Intervention de Michel Le Scouarnec

Réunion du 29 octobre 2013 à 14h30
Avenir et justice du système de retraites — Article 1er

Photo de Michel Le ScouarnecMichel Le Scouarnec :

Les inégalités dont pâtissent les femmes en matière de retraite sont un miroir grossissant des inégalités professionnelles et salariales qui les pénalisent encore et toujours.

En effet, les écarts en termes de pensions sont le reflet des inégalités salariales, bien sûr, mais aussi du mode de calcul des retraites et de l’évolution de celui-ci depuis le début des années quatre-vingt-dix. Fondé sur le niveau de rémunération et la durée de carrière, ce mode de calcul pénalise doublement les femmes.

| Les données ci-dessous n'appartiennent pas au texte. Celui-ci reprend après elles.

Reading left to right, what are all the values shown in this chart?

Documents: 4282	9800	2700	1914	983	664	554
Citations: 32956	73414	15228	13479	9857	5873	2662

Pour vous convaincre d’adopter cet amendement, je voudrais revenir assez rapidement sur les conséquences des dernières évolutions du régime général, reposant sur une conception de plus en plus « contributive » du système, selon laquelle les cotisations sont considérées comme une propriété individuelle du travailleur et le régime de retraite comme un système d’épargne individuelle. Cette conception s’oppose à celle de la sécurité sociale, qui prévalait à l’origine et que nous défendons, opérant une socialisation d’une partie des salaires, avec la mise en commun des cotisations.

J’aimerais aussi souligner un paradoxe : si l’augmentation de l’emploi salarié des femmes s’est traduite, depuis cinquante ans, par une amélioration de leurs droits à la retraite, des chercheurs ont montré que les changements opérés depuis la fin des années quatre-vingt ont en partie contrecarré cette tendance positive.

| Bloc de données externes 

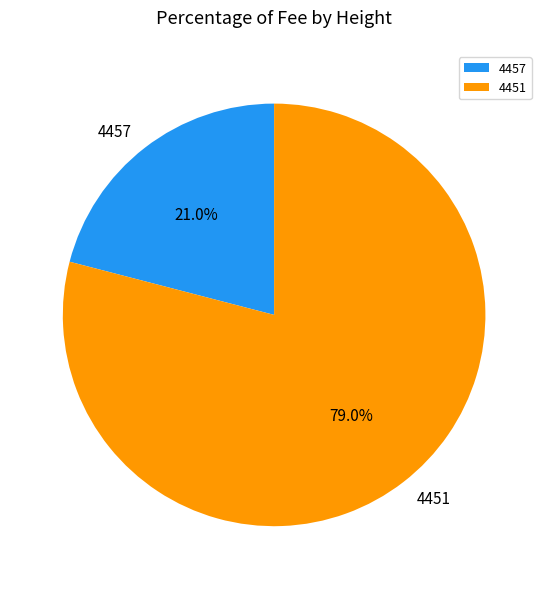

What percentage do 4457 and 4451 together represent?

100.0%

Ainsi, une étude de 2006 de l’Institut national d’études démographiques, réalisée notamment par Carole Bonnet, a permis d’évaluer l’impact des réformes de 1993 et de 2003 sur les affiliés au régime général. Selon cette étude, la mise en œuvre de la loi de 1993 a réduit le montant moyen de la pension de 9 % pour les hommes et de 13 % pour les femmes. Quant à la réforme de 2003, elle aurait permis une légère augmentation de la pension moyenne des hommes, tout en provoquant une légère baisse de celle des femmes.

On voit bien que la contributivité, telle qu’elle a été appliquée depuis ces réformes – à savoir l’augmentation de la durée de cotisation requise pour bénéficier du taux plein et l’augmentation du nombre d’années prises en compte pour le calcul du salaire de référence – et poursuivie à la suite de celle de 2010, a consisté à réduire le montant des pensions. Le présent projet de loi, dont la mesure phare est l’article 2, s’inscrit malheureusement dans la même logique, qui est, nous l’avons vu, défavorable aux personnes percevant de faibles salaires, du fait notamment de carrières hachées ou interrompues, et donc d’abord défavorable aux femmes.

Rompre avec cette logique et réaffirmer que la retraite est un droit salarial, et non un système d’épargne : telle est la position que nous allons défendre au cours de ce débat.